AI SEMAFORI IL CASO DEPLOREVOLE MATEI - VIOLETA
                                              di Graziano Paolo Vavassori

     Al primo semaforo ecco che arriva il primo ometto un po’ zoppicante che ti chiede il soldo. Il primo magari non ti dà fastidio, il secondo lo tolleri, il terzo inizia ad essere fastidioso, il problema è che ce n’è uno ad ogni semaforo.
     Allora, si può anche capire che questa gente non abbia lavoro e debba mangiare, di conseguenza si arrangia come può, ma se dovessimo seguire le nostre coscienze e donare un soldo a tutti questi lavavetri o semplici raccoglitori di mance avremmo già speso parte del nostro stipendio giornaliero prima ancora di andare al lavoro.
     A proposito di coscienza. Su questo punto verte il senso di questo intervento: le coscienze non vanno toccate!
     Vi sarà capitato sicuramente di incontrare anche quel ragazzo composto, educato, addirittura anche ben vestito, che, con una manciata di volantini in mano, si avvicina al vetro e ti chiede di prenderne uno. Mentre lo leggi lui finisce la fila di auto e torna indietro a riprendersi il volantino, nella speranza che allegato vi sia qualche soldino.
     Ciò che mi è capitato in mano qualche giorno fa ha trasceso ogni mio controllo. Si parla di Matei, un bambino di due anni affetto da leucemia, per il quale si chiede un contributo in quanto “ha bisogno di un trattamento molto costoso per guarire”. A giudicare dal ragazzino che si aggira intorno al semaforo si tratta di slavi. Non vi è modo di sapere se questo bambino malato esista veramente come del resto non si può pensare che Matei non sia veramente leucemico, ma le menzogne contenute nel volantino sono lampanti. Chiunque in Italia sia affetto da leucemia o da altre patologie come le neoplasie si può curare tranquillamente senza spendere un euro, in quanto il sistema sanitario prevede l’esenzione da ticket. Non solo, se i genitori del bambino sono clandestini, il soggetto malato ha la priorità.
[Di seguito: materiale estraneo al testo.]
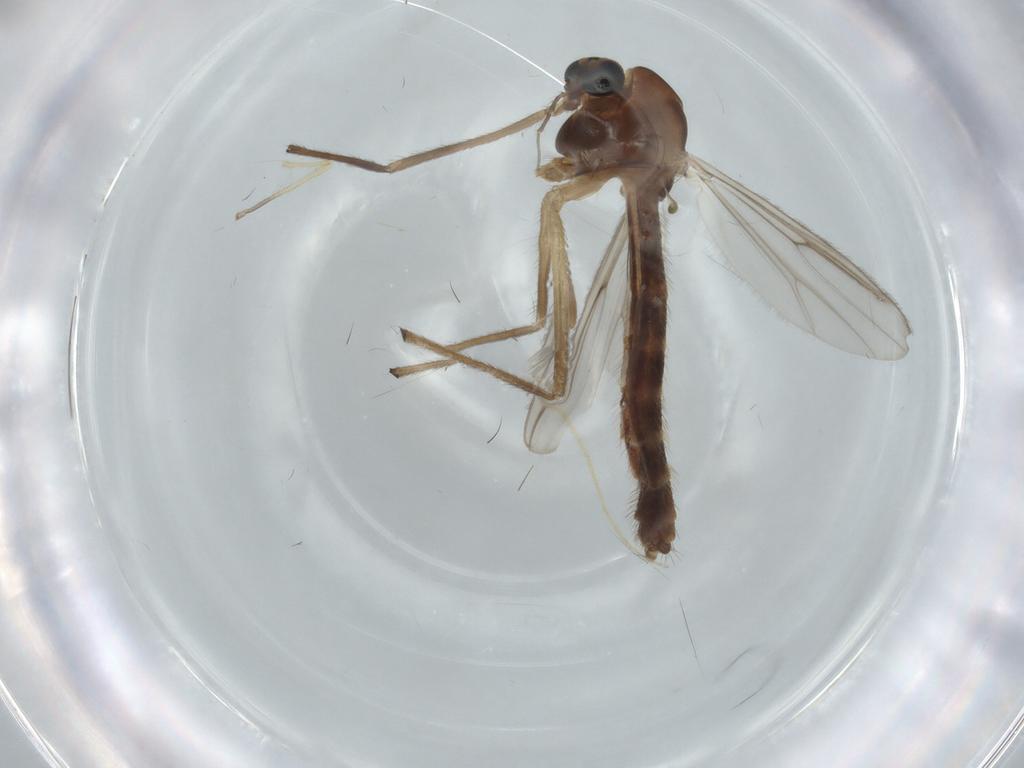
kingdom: Animalia
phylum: Arthropoda
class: Insecta
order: Diptera
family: Chironomidae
     Gli extracomunitari nel nostro Paese sono più tutelati di noi italiani e su questo io sono fermamente contrario, non lo ritengo giusto né iniquo, ed è tutto a carico nostro, di noi cittadini che paghiamo le tasse e che, per poter fare una ecografia, dobbiamo prenotare almeno due mesi prima, ammesso che vi sia posto, mentre una donna in gravidanza extracomunitaria, meglio se clandestina (ma i clandestini non dovrebbero essere rimpatriati?), se si reca oggi all’ospedale San Paolo di Milano, se non domani, la visita le viene prenotata per dopodomani… oh, per dopodomani!